A Fresh index means Google has the best data about your website and since you keep improving during these 14 days, it’s the only way to get it to place you higher. Otherwise, if you do all the work and it doesn’t know, it can’t really make decisions in your favor.
Satellite Content and Core Content
Now the theory around satellite content was specifically designed for blogging strategies and content marketing strategies. However, I and other marketers I know have applied the satellite content strategy to anything from event listing pages to e-commerce product pages.
And it works. It keeps working. Day in and day out.
Even though the theory itself is old. Mint.com had applied it sometime around 2010. I have applied it (first time) in 2010-2011 after learning about it from an ex-Mint.com employee (who made tens of thousands of dollars selling the playbook he used to get this done while with the company).
When I applied it, it helped me bring 5,000 new users in just 4 months to my tech startup which I was managing back then. And this is after I’d struggled for 18 months to bring the first 5,000. So basically I’ve doubled the number in 4.5x less time.
How? By using the core content and satellite content theory.

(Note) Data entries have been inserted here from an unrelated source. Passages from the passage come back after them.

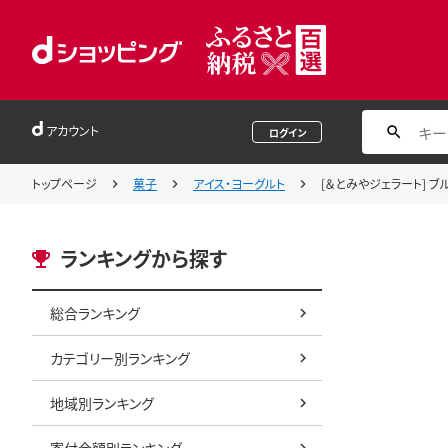
アカウント
ログイン
トップページ
菓子
アイス・ヨーグルト
[＆とみやジェラート] ブル
ランキングから探す
総合ランキング
カテゴリー別ランキング
地域別ランキング
寄付金額別ランキング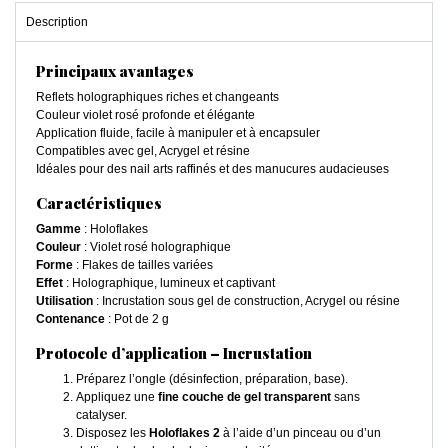
Description
Principaux avantages
Reflets holographiques riches et changeants
Couleur violet rosé profonde et élégante
Application fluide, facile à manipuler et à encapsuler
Compatibles avec gel, Acrygel et résine
Idéales pour des nail arts raffinés et des manucures audacieuses
Caractéristiques
Gamme
: Holoflakes
Couleur
: Violet rosé holographique
Forme
: Flakes de tailles variées
Effet
: Holographique, lumineux et captivant
Utilisation
: Incrustation sous gel de construction, Acrygel ou résine
Contenance
: Pot de 2 g
Protocole d’application – Incrustation
Préparez l’ongle (désinfection, préparation, base).
Appliquez une
fine couche de gel transparent
sans
catalyser.
Disposez les
Holoflakes 2
à l’aide d’un pinceau ou d’un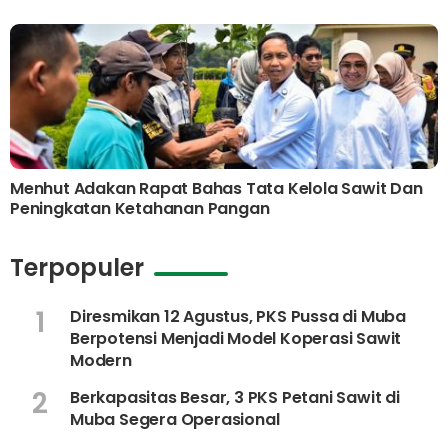
Menhut Adakan Rapat Bahas Tata Kelola Sawit Dan
Peningkatan Ketahanan Pangan
Terpopuler
1
Diresmikan 12 Agustus, PKS Pussa di Muba
Berpotensi Menjadi Model Koperasi Sawit
Modern
2
Berkapasitas Besar, 3 PKS Petani Sawit di
Muba Segera Operasional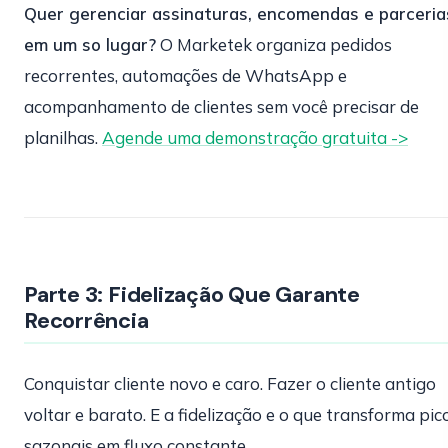
Quer gerenciar assinaturas, encomendas e parceria
em um so lugar?
O Marketek organiza pedidos
recorrentes, automações de WhatsApp e
acompanhamento de clientes sem você precisar de
planilhas.
Agende uma demonstração gratuita ->
Parte 3: Fidelização Que Garante
Recorrência
Conquistar cliente novo e caro. Fazer o cliente antigo
voltar e barato. E a fidelização e o que transforma pic
sazonais em fluxo constante.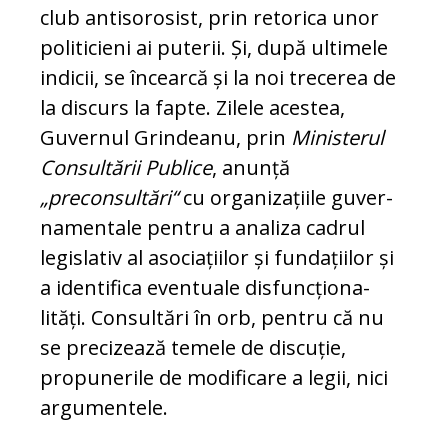
club an­ti­so­rosist, prin retorica unor
po­liticieni ai puterii. Și, du­pă ultimele
in­di­cii, se în­cearcă și la noi trecerea de
la discurs la fap­te. Zilele acestea,
Guvernul Grindeanu, prin
Ministerul
Consultării Pu­blice
, anun­ță
„preconsultări“
cu or­ga­nizațiile gu­ver­
namentale pentru a analiza cadrul
legis­la­tiv al asociațiilor și funda­ții­lor și
a iden­tifica eventuale disfunc­țio­na­
lități. Con­sul­tări în orb, pentru că nu
se precizează te­mele de discuție,
propunerile de mo­di­fi­ca­re a legii, nici
argumentele.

I’ll show you exactly how I did it.
Step 1
I would create a really long page on the website or a really long blog post that targeted one of the Direct 1, Direct 2 or Direct 3 keywords from my own strategy. I’d do SEO for it (optimize content; manually back then :)) because the SEO Live Assistant from Squirrly was not around; optimize snippet, etc.).
Step 2
Then, I’d create 5 satellite pages which all linked to it in very obvious places. This was to ensure that people visiting the satellites would end up visiting the Core Page itself.

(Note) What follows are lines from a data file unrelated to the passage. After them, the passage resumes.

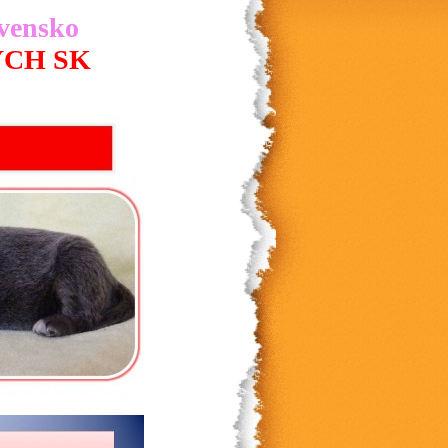
vensko
CH SK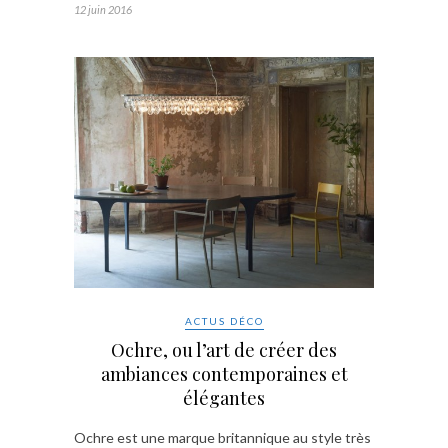
12 juin 2016
ACTUS DÉCO
Ochre, ou l’art de créer des
ambiances contemporaines et
élégantes
Ochre est une marque britannique au style très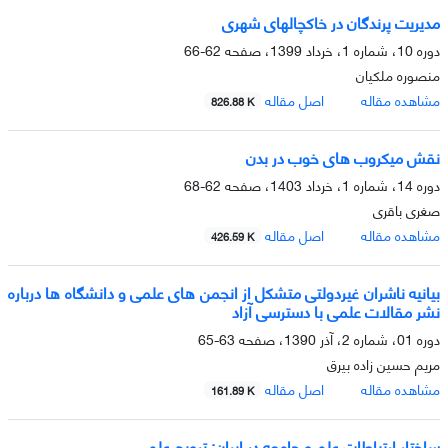
مدیریت پرندگان در خاک­چال­های شهری
دوره 10، شماره 1، خرداد 1399، صفحه
62-66
منصوره ملکیان
مشاهده مقاله
اصل مقاله
826.88 K
نقش میکروب های خوب در بدن
دوره 14، شماره 1، خرداد 1403، صفحه
62-68
صغری باقری
مشاهده مقاله
اصل مقاله
426.59 K
بیانیه ناشران غیردولتى متشکل از انجمن هاى علمى و دانشگاه ها درباره
نشر مقالات علمى با دسترسى آزاد
دوره 01، شماره 2، آذر 1390، صفحه
63-65
مریم حسین زاده بیرق
مشاهده مقاله
اصل مقاله
161.89 K
ساختار ارتباطات علم و جامعه در ایران: ترویج علم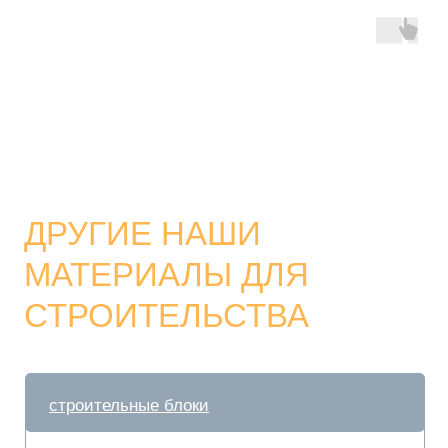
ДРУГИЕ НАШИ
МАТЕРИАЛЫ ДЛЯ
СТРОИТЕЛЬСТВА
строительные блоки
стеновые блоки
фундаментные блоки
блоки для перегородок
бетонные блоки
керамзитобетонные блоки
пескоцементые блоки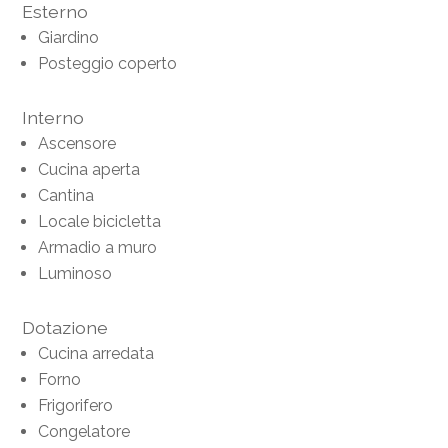
Esterno
Giardino
Posteggio coperto
Interno
Ascensore
Cucina aperta
Cantina
Locale bicicletta
Armadio a muro
Luminoso
Dotazione
Cucina arredata
Forno
Frigorifero
Congelatore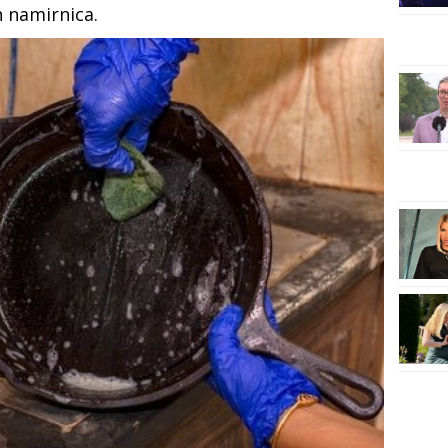
 namirnica.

Some of the satellite pages were created to be related to current trends, current world events, celebrities, etc. Anything that would help the satellites generate buzz and tons of traffic from “novelty stuff”. It had that novelty appeal.
The buzz, the traffic, the links, the social media signals, and everything would go to those satellite pages.
These satellite pages then led people to the Core Page.
You probably guessed it by now: the Core Page was basically a Focus Page. The focus page, of course, had nothing to do with novelty. It was important for it to be evergreen (to appeal to audiences time and time again for years to come).
The way everything was orchestrated was to make Google see that the Focus Page itself was the point in the user’s journey that had the highest value, NOT the initial piece of content (the satellites) on which people landed.
Also, the Focus Page didn’t have links back to those satellites. Nor to other pages, for that matter. And if sometimes they did, then those links had “no-follow” attributes attached.
This was made to ensure that the Focus Page kept all the Authority locked in.
The Outcome
All of this created massive SEO boosts for my focus pages back then.
Google saw: good SEO, relevant content, social media interest, blogosphere interest (because of the many links) to 5 different pages AND that all these 5 different pages considered that the Focus page was the ultimate resource.
Therefore, Google thought, all the Authority should be given to the focus page itself.
This story was to help you see that you can become extremely creative with the way you create those 5 satellite pages which will link to your Focus Page.
At one point, I’ve had 2,500 visits in two hours to one of the satellite pages because Paulo Coelho tweeted about it. Most of the people who came this way also visited the Focus Page.
The Road So Far:
Until now on your Journey:
- You’ve started building social signals, backlinks, and inner links;
- You’ve begun fixing outbound links so that you no longer lose authority;
- You’ve fixed Google Analytics readings and you’ve made sure Search Console has a good idea about what your site pages are.
These are all things that go beyond on-page SEO. They help your Focus Page AND your entire WordPress site to build Authority, which is a very important thing you’ll need if you really want to compete on search engines.
Just a few days left on your Journey! You’re learning a lot; so keep at it! You can do this.